Discipline: Biological Sciences
Subcategory: Cancer Research
Room: Virginia B
Tanisha R. Hinton - Jackson State University
Co-Author(s): Clement G. Yedjou, Jackson State University, Jackson, MS and Paul B. Tchounwou, Jackson State University, Jackson, MS
The treatment of Acute Promyelocytic Leukemia (APL) has been established on the association of all-trans retinoic acid (ATRA) notwithstanding chemotherapy, which is especially fruitful as a first line treatment; nevertheless, 25% to 30% of patients will relapse, with their disease becoming unmanageable to the common treatment. The overall objective of our study was to determine the therapeutic mechanisms by which Vernonia Amygdalina induced cytotoxic effects, oxidative stress, and apoptosis of HL-60 cells. To accomplish this goal, HL-60 cells were treated with various doses of the Vernonia Amygdalina for 24 hours. Cell viability was examined by the MTS assay; Oxidative stress was estimated by Lipid Peroxidation Assay, Catalase, Glutathione, and Superoxide Dismutase. Cell apoptosis was analyzed by the flow cytometry for Annexin V. The MTS assay indicated that VA significantly reduced the viability of HL-60 cells in dose-dependent manner. Data obtained from the lipid peroxidation assay demonstrated a significant (p < 0.05) reduction in the MDA level in treated HL-60 cells compared to the control cells.

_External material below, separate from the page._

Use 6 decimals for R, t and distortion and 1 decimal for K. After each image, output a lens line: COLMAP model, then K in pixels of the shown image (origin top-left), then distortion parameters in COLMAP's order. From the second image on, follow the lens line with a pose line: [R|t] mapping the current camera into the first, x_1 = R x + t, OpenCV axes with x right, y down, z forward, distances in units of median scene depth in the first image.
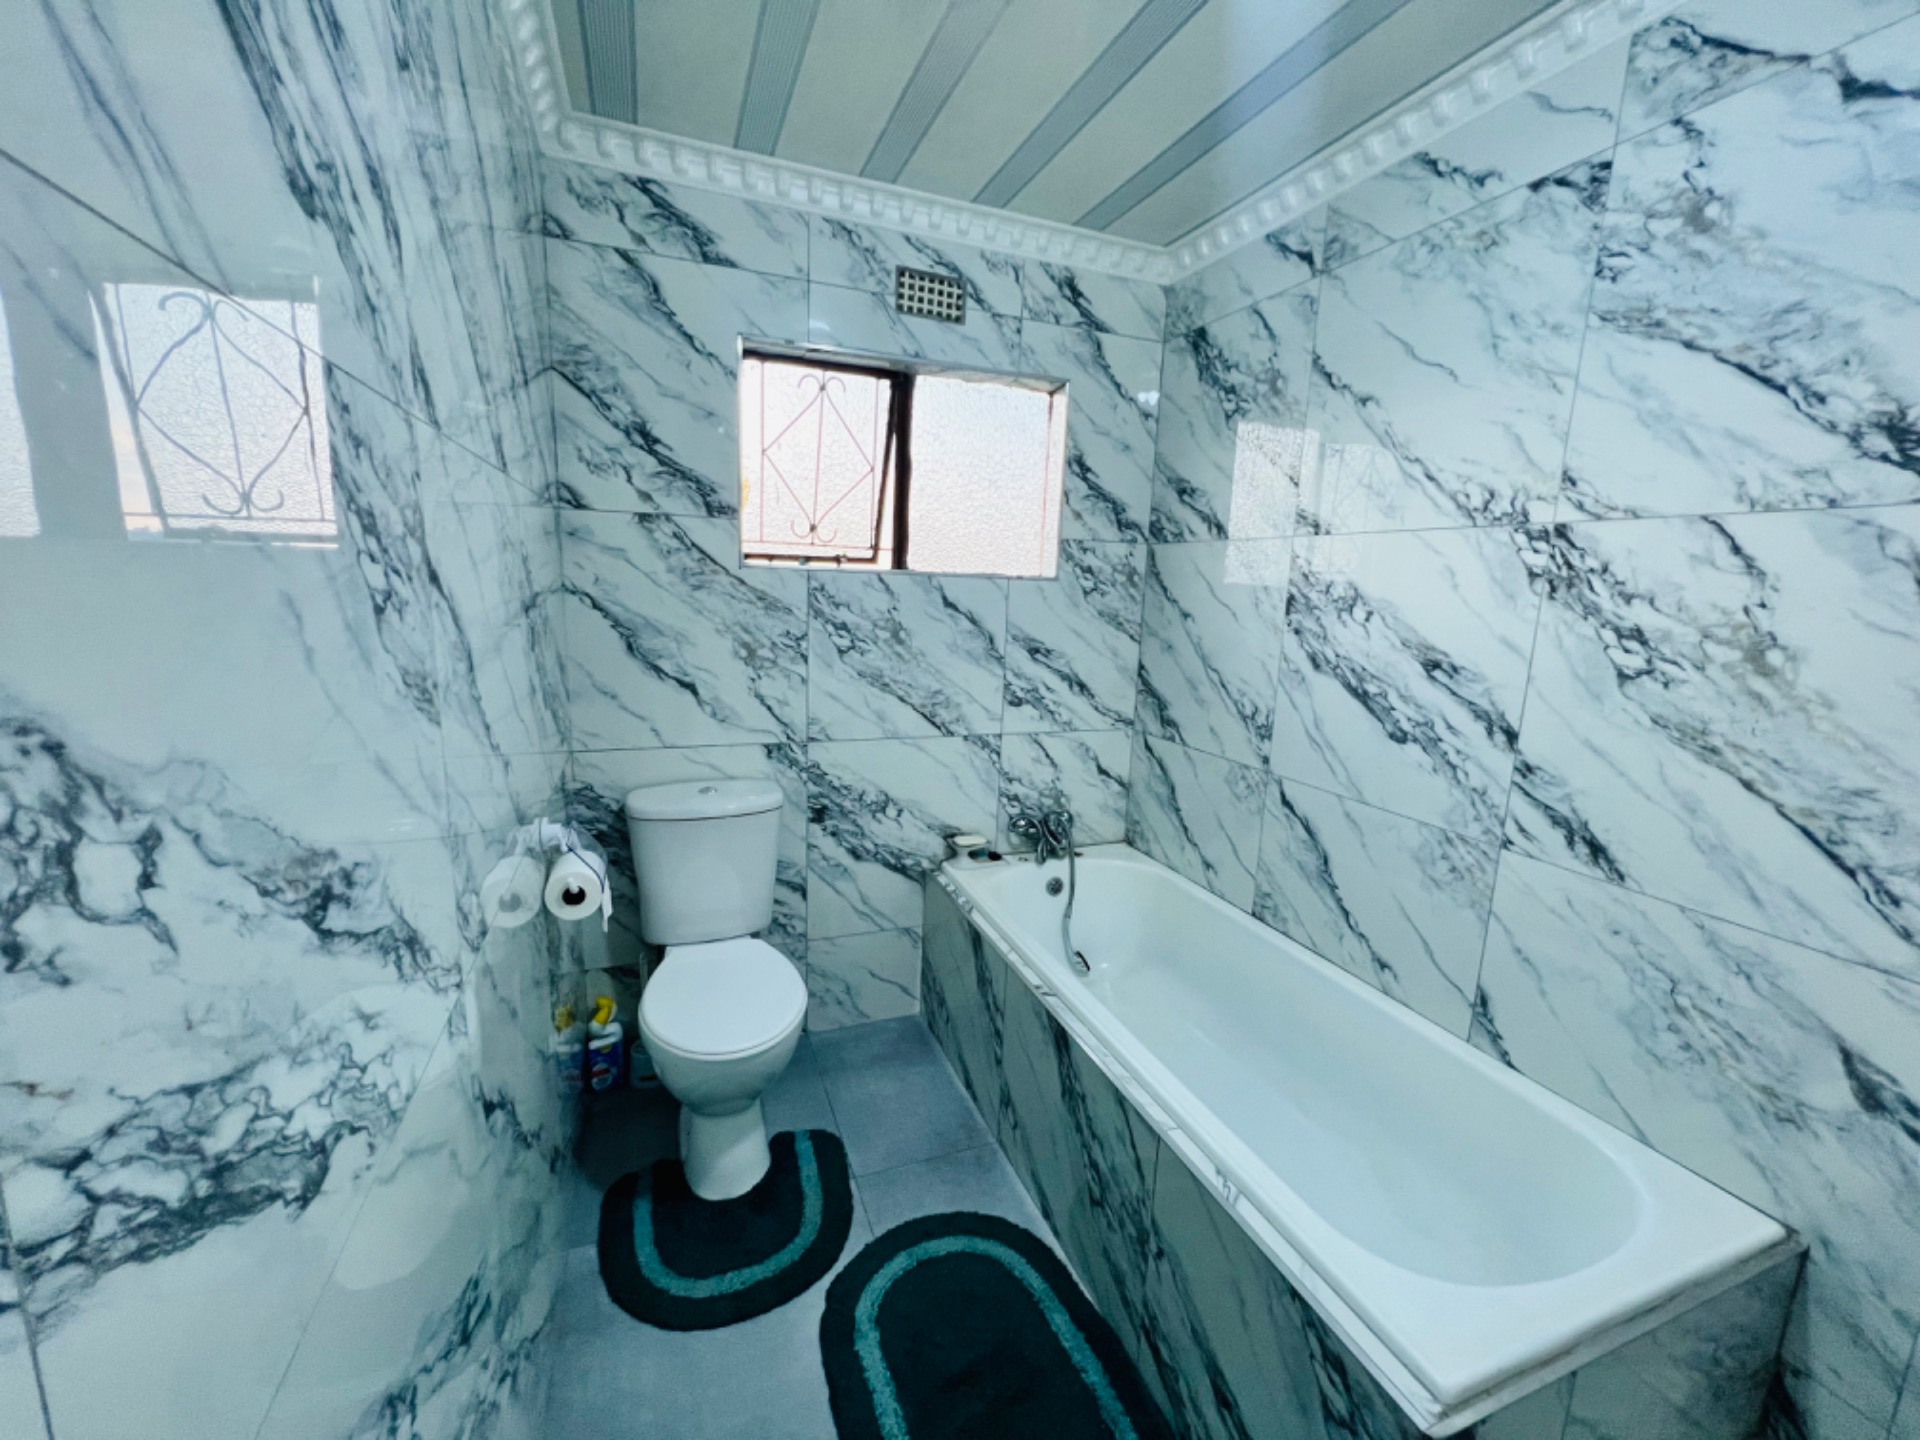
lens RADIAL K [[768.7, 0, 957.9], [0, 768.7, 719.8], [0, 0, 1]] dist [0.000949, 0.000454]
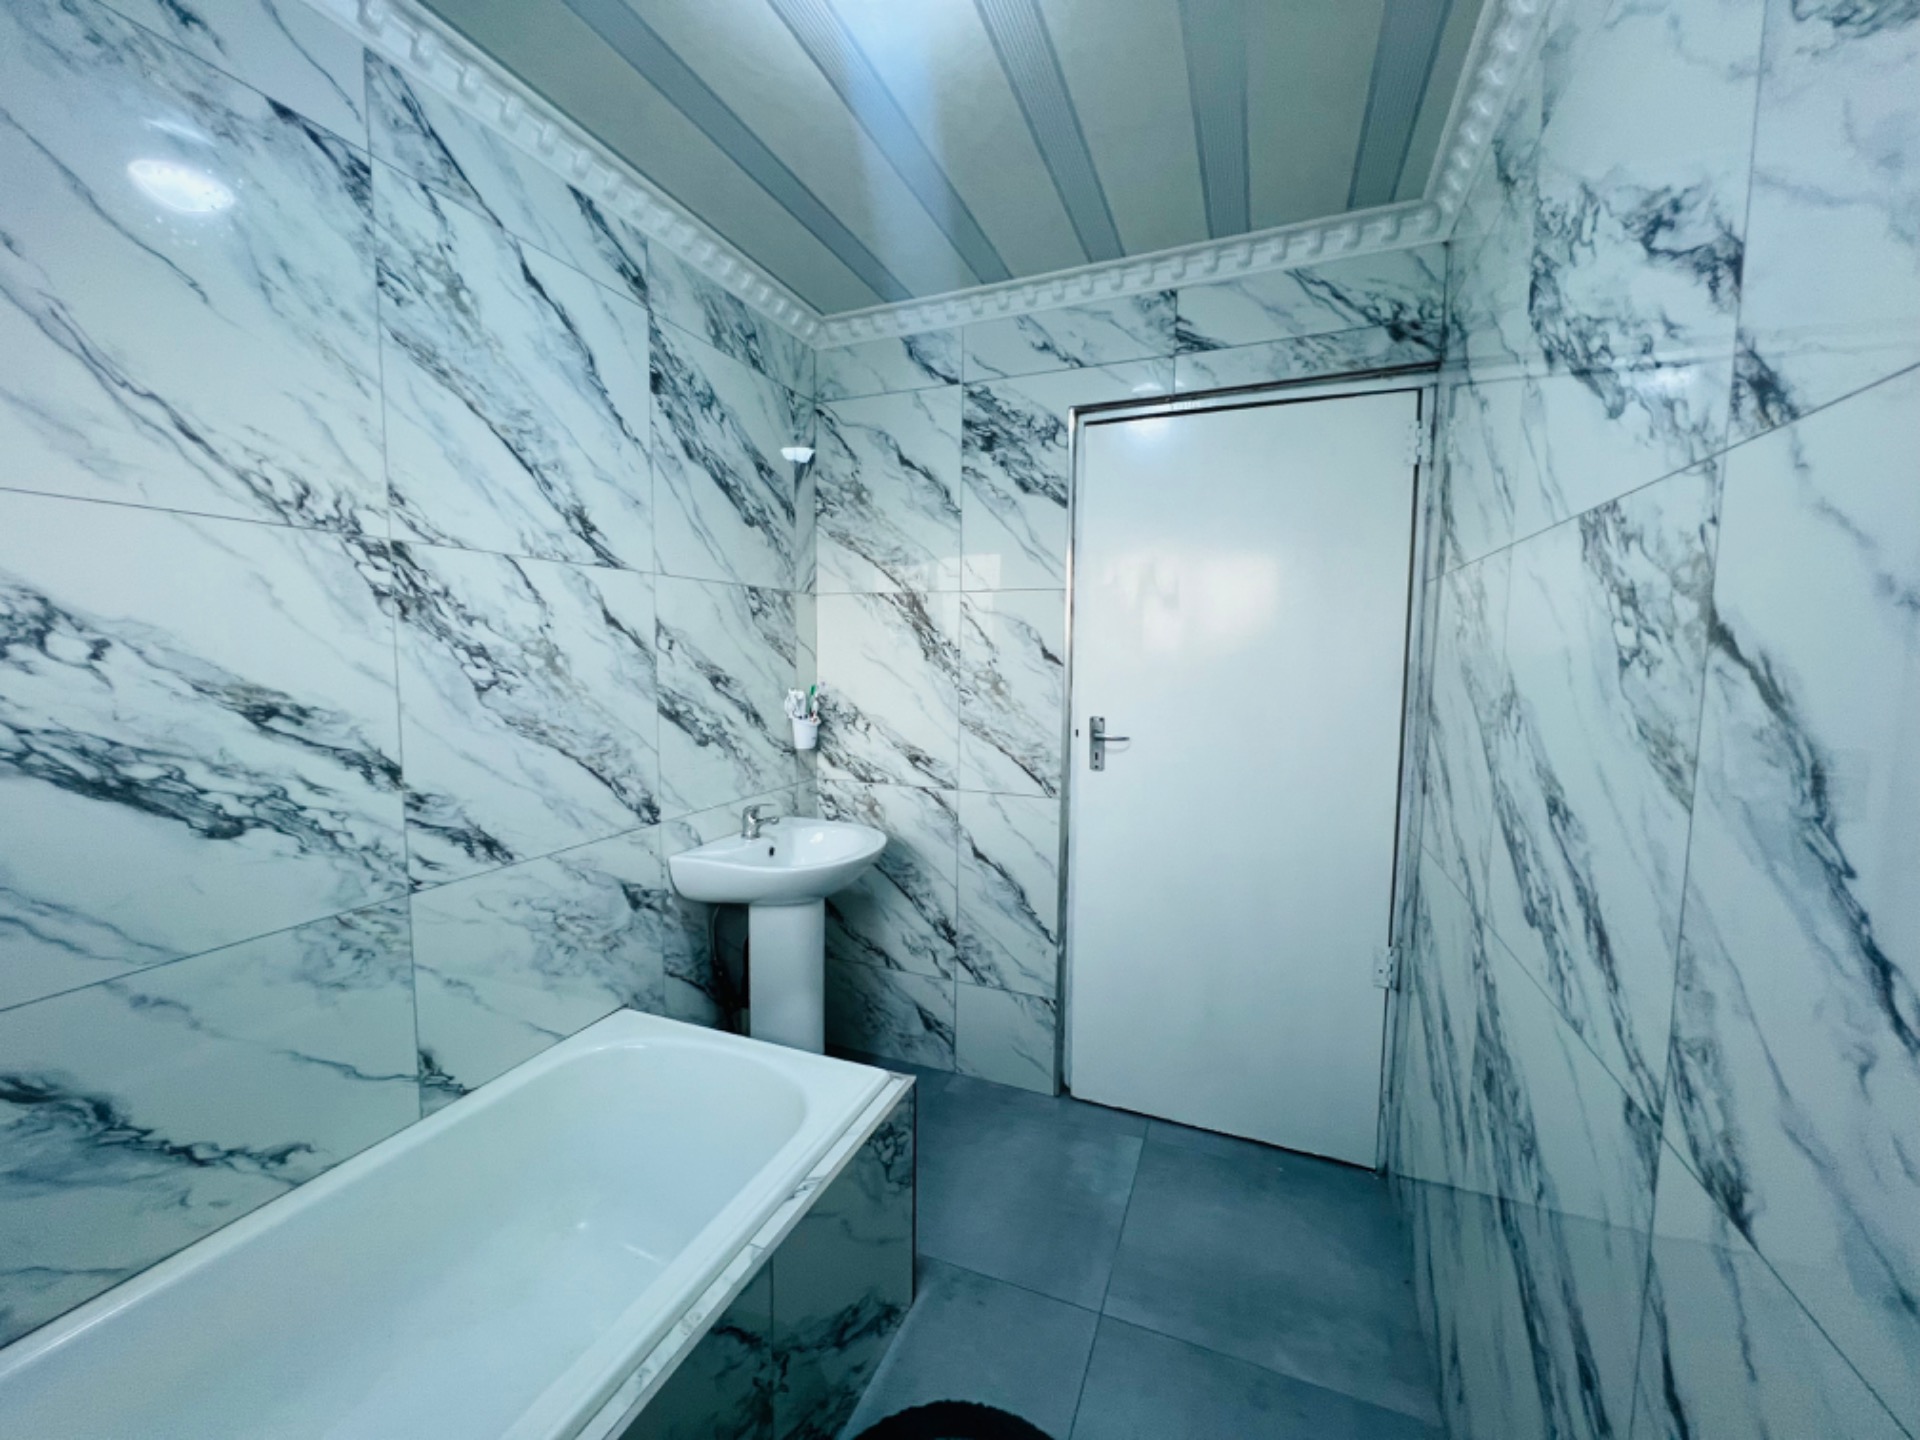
lens RADIAL K [[768.7, 0, 954.1], [0, 768.7, 718.8], [0, 0, 1]] dist [0.000949, 0.000454]
pose [[-0.727420, -0.104376, 0.678207, -0.382390], [0.086083, 0.966675, 0.241100, -0.212854], [-0.680771, 0.233763, -0.694194, 1.241353]]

Superoxide dismuse and Catalase displayed antioxidant enzyme activity and became toxic after 250µg/mL VA treated cells compared to control cells. The results showed that VA acts as antioxidant by decreasing the levels of oxidative stress biomarkers in treated HL-60 cells. The flow cytometry assessment showed an increased in the number of apoptotic cells in treated HL-60 cells compared to the control group. These results suggest that VA can act as a complement to the current treatment for APL patients. This data provided clear evidence that Vernonia Amygdalina inhibited cell viability, reduced oxidative stress, and induced apoptosis. These outcomes also suggest that VA may act as a supplement to the current treatment for APL patients.
Funder Acknowledgement(s): This research work was supported by a grant from the National Institutes of Health (Grant No. NIMHD-G12MD007581) through the RCMI-Center for Environmental Health at Jackson State University.
Faculty Advisor: Clement Yedjou, email@example.com
Role: I completed all parts of this research.